**What needs to be done**: Please return each record below exactly, with nothing left out.

-------------------------

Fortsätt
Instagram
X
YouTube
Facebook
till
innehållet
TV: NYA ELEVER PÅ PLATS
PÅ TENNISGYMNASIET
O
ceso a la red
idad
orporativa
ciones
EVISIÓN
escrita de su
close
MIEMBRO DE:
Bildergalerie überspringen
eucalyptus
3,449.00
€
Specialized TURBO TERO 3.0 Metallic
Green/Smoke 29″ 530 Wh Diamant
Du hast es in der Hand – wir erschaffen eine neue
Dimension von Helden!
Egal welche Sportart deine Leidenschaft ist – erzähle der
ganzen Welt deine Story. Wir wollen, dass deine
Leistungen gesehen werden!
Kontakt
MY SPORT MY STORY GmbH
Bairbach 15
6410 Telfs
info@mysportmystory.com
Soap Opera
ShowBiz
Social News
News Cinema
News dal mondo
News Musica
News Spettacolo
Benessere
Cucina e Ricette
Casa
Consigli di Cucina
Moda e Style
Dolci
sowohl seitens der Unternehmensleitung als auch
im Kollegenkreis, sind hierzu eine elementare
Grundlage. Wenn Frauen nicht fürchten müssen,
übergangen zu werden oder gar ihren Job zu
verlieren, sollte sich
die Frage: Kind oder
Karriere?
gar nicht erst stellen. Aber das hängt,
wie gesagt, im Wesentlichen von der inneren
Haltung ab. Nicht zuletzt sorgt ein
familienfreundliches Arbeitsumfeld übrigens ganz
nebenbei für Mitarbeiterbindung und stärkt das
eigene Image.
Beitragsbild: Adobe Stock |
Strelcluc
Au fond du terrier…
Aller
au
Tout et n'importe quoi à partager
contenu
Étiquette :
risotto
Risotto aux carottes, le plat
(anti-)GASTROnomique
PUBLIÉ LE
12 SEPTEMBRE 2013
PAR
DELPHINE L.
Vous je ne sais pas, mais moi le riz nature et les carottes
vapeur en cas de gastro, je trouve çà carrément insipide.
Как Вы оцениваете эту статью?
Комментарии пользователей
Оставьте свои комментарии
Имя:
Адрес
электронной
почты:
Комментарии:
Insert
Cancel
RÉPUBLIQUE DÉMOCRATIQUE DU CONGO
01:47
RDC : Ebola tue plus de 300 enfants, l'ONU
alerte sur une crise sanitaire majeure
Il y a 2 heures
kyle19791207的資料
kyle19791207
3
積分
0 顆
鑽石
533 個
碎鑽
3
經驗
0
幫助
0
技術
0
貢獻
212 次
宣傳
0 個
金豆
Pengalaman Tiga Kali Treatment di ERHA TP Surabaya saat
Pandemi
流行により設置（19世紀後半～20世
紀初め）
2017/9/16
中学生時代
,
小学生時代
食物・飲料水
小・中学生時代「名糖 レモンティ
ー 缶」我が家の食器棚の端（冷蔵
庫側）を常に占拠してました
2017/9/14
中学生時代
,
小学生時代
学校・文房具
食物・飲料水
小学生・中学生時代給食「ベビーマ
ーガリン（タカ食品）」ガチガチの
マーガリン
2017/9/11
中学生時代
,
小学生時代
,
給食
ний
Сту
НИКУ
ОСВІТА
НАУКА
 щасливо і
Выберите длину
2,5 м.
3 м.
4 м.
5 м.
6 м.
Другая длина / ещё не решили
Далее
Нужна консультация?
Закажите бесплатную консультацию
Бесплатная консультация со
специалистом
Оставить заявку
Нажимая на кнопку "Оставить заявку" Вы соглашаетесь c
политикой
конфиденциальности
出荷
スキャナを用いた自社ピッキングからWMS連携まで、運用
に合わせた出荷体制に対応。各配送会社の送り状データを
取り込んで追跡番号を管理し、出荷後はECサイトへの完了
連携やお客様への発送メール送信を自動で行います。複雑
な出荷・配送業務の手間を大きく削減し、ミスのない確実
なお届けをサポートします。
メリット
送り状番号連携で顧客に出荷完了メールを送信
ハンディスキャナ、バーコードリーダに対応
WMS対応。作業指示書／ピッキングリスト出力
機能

-------------------------

**Exercise answer**:
Fortsätt
Instagram
X
YouTube
Facebook
till
innehållet
TV: NYA ELEVER PÅ PLATS
PÅ TENNISGYMNASIET
O
ceso a la red
idad
orporativa
ciones
EVISIÓN
escrita de su
close
MIEMBRO DE:
Bildergalerie überspringen
eucalyptus
3,449.00
€
Specialized TURBO TERO 3.0 Metallic
Green/Smoke 29″ 530 Wh Diamant
Du hast es in der Hand – wir erschaffen eine neue
Dimension von Helden!
Egal welche Sportart deine Leidenschaft ist – erzähle der
ganzen Welt deine Story. Wir wollen, dass deine
Leistungen gesehen werden!
Kontakt
MY SPORT MY STORY GmbH
Bairbach 15
6410 Telfs
info@mysportmystory.com
Soap Opera
ShowBiz
Social News
News Cinema
News dal mondo
News Musica
News Spettacolo
Benessere
Cucina e Ricette
Casa
Consigli di Cucina
Moda e Style
Dolci
sowohl seitens der Unternehmensleitung als auch
im Kollegenkreis, sind hierzu eine elementare
Grundlage. Wenn Frauen nicht fürchten müssen,
übergangen zu werden oder gar ihren Job zu
verlieren, sollte sich
die Frage: Kind oder
Karriere?
gar nicht erst stellen. Aber das hängt,
wie gesagt, im Wesentlichen von der inneren
Haltung ab. Nicht zuletzt sorgt ein
familienfreundliches Arbeitsumfeld übrigens ganz
nebenbei für Mitarbeiterbindung und stärkt das
eigene Image.
Beitragsbild: Adobe Stock |
Strelcluc
Au fond du terrier…
Aller
au
Tout et n'importe quoi à partager
contenu
Étiquette :
risotto
Risotto aux carottes, le plat
(anti-)GASTROnomique
PUBLIÉ LE
12 SEPTEMBRE 2013
PAR
DELPHINE L.
Vous je ne sais pas, mais moi le riz nature et les carottes
vapeur en cas de gastro, je trouve çà carrément insipide.
Как Вы оцениваете эту статью?
Комментарии пользователей
Оставьте свои комментарии
Имя:
Адрес
электронной
почты:
Комментарии:
Insert
Cancel
RÉPUBLIQUE DÉMOCRATIQUE DU CONGO
01:47
RDC : Ebola tue plus de 300 enfants, l'ONU
alerte sur une crise sanitaire majeure
Il y a 2 heures
kyle19791207的資料
kyle19791207
3
積分
0 顆
鑽石
533 個
碎鑽
3
經驗
0
幫助
0
技術
0
貢獻
212 次
宣傳
0 個
金豆
Pengalaman Tiga Kali Treatment di ERHA TP Surabaya saat
Pandemi
流行により設置（19世紀後半～20世
紀初め）
2017/9/16
中学生時代
,
小学生時代
食物・飲料水
小・中学生時代「名糖 レモンティ
ー 缶」我が家の食器棚の端（冷蔵
庫側）を常に占拠してました
2017/9/14
中学生時代
,
小学生時代
学校・文房具
食物・飲料水
小学生・中学生時代給食「ベビーマ
ーガリン（タカ食品）」ガチガチの
マーガリン
2017/9/11
中学生時代
,
小学生時代
,
給食
ний
Сту
НИКУ
ОСВІТА
НАУКА
 щасливо і
Выберите длину
2,5 м.
3 м.
4 м.
5 м.
6 м.
Другая длина / ещё не решили
Далее
Нужна консультация?
Закажите бесплатную консультацию
Бесплатная консультация со
специалистом
Оставить заявку
Нажимая на кнопку "Оставить заявку" Вы соглашаетесь c
политикой
конфиденциальности
出荷
スキャナを用いた自社ピッキングからWMS連携まで、運用
に合わせた出荷体制に対応。各配送会社の送り状データを
取り込んで追跡番号を管理し、出荷後はECサイトへの完了
連携やお客様への発送メール送信を自動で行います。複雑
な出荷・配送業務の手間を大きく削減し、ミスのない確実
なお届けをサポートします。
メリット
送り状番号連携で顧客に出荷完了メールを送信
ハンディスキャナ、バーコードリーダに対応
WMS対応。作業指示書／ピッキングリスト出力
機能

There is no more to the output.